ジャガイモ、玉ねぎ、イチゴ、トマト、ナス、ピーマン、キュウリ、ゴーヤ、スイカ、黒枝豆、里芋、サツマイモ、ニンジン、大根。10種類以上のお野菜が見事に成長し、収穫できるようになりました。
室内にこもりがちな利用者さんも、喜び勇んで外に出て収穫を楽しみました。「とったど~!」

裏の畑は、小さいですが希望に満ちた「宝物」のようなものです。
そこには(嘘のような話ですが)、環境問題や食糧、人々の健康に至るまで、たくさんのヒントが隠されています。

地球温暖化で問題視されている二酸化炭素。大気中にあるCO23分の1は元はと言うと土の中にあったものです。それを不適切な農地管理のために大気中に放出されました。農業の工業化で、木を伐り、大型農耕機械により大地をかきまわし、薬を撒いたためです。土は疲弊し、生き物はいなくなり、カーボンは抜けてゆきました。
私たちは緑を増やし、残渣を土に戻し、不耕起栽培であるということは、逆にたくさんの炭素を地中に固定しています。

また、温暖化以上に深刻な問題は生物多様性の減少です。(絶滅する生き物がたくさんいるのです)
生物の多様性の95%は、実は土の中にあると言われます。多様性は目に見えないところに潜んでいます。不耕起で草生栽培ということは、植物の根と微生物の繁殖を促しますので、畑の土の中の多様性は格段に向上してゆきます。土を少し掘ればたくさんの生き物に出会えます。畑では多種類の野菜を輪作し、緑がたくさんで、「光合成」もしっかりと行っています。

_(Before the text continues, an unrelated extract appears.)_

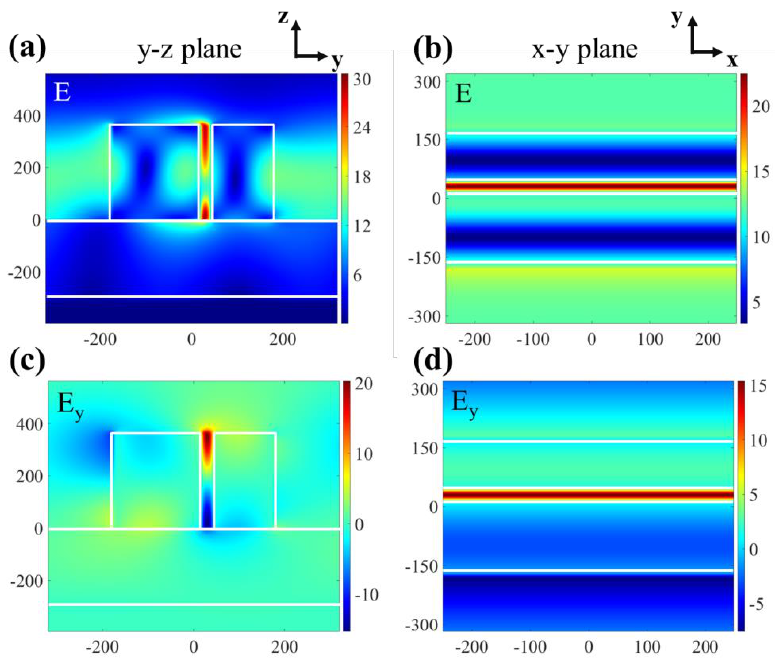
Figure 4. The electric field distribution at the peak of the Fano resonance spectral curve, ( a ) at y-z plane, ( b ) at x-y plane. The electric field in y-direction normalized to the field amplitude of the incident light, ( c ) at y-z plane, ( d ) at x-y plane.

二酸化炭素は間違いなく固定されて、野菜の葉や実となっています。

草で、グランドカバーしていますので、水不足にも対応しています。土が焼けることはありません。
何よりも、収穫量は3倍以上になりました。茄子もトマトも張りがあってつやつやしており、色合いもよく甘くておいしいです。なぜか3年目は虫食いも、病気もほとんどありませんでした。

有機栽培であるということは、土の中のミネラルをたくさん含み栄養価も高いです。何度も厨房で料理して頂き、給食のおかずに出してもらいました。こんな単純でお手軽な管理方法で、収量が3倍になるとするならば、食糧問題もやり方によっては解決するのでは・・・と大胆に空想してしまいます。

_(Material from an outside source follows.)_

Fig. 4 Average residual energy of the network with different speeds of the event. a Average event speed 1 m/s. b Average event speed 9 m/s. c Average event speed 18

それにしても、土と微生物の力は偉大です。全ての生き物、野菜も人も元気にしてくれます。
健康な土の中には、ティースプーン1杯に10億を超える微生物が生きています。菌根菌は、根から滲出液をいただく代わりに、多くのミネラルや栄養素、水分を野菜たちに提供しています。地中には微生物のネットワークが張り巡らされているのです。
これからの農業は、不耕起で無農薬の有機栽培、小規模な家族農業が主流になってゆくことでしょう。

人は、自然の一部です。ですから土壌環境は、そこで育つ野菜を食する人間にも影響します。
腸内環境は土壌環境の延長線上にあります。腸内細菌は元を正せば土壌菌から来ているものです。土が元気になれば、腸内細菌の多様性も向上し。酵素による分解能力も増し、多くの栄養素が人体にもたらされます。発達に影響するのです。
免疫も向上しますし、腸で起きることは全て脳へと影響してゆきます。「腸脳相関」と言いますが。腸と脳は、腸管神経系と迷走神経でつながっています。脳はネットワークで機能します。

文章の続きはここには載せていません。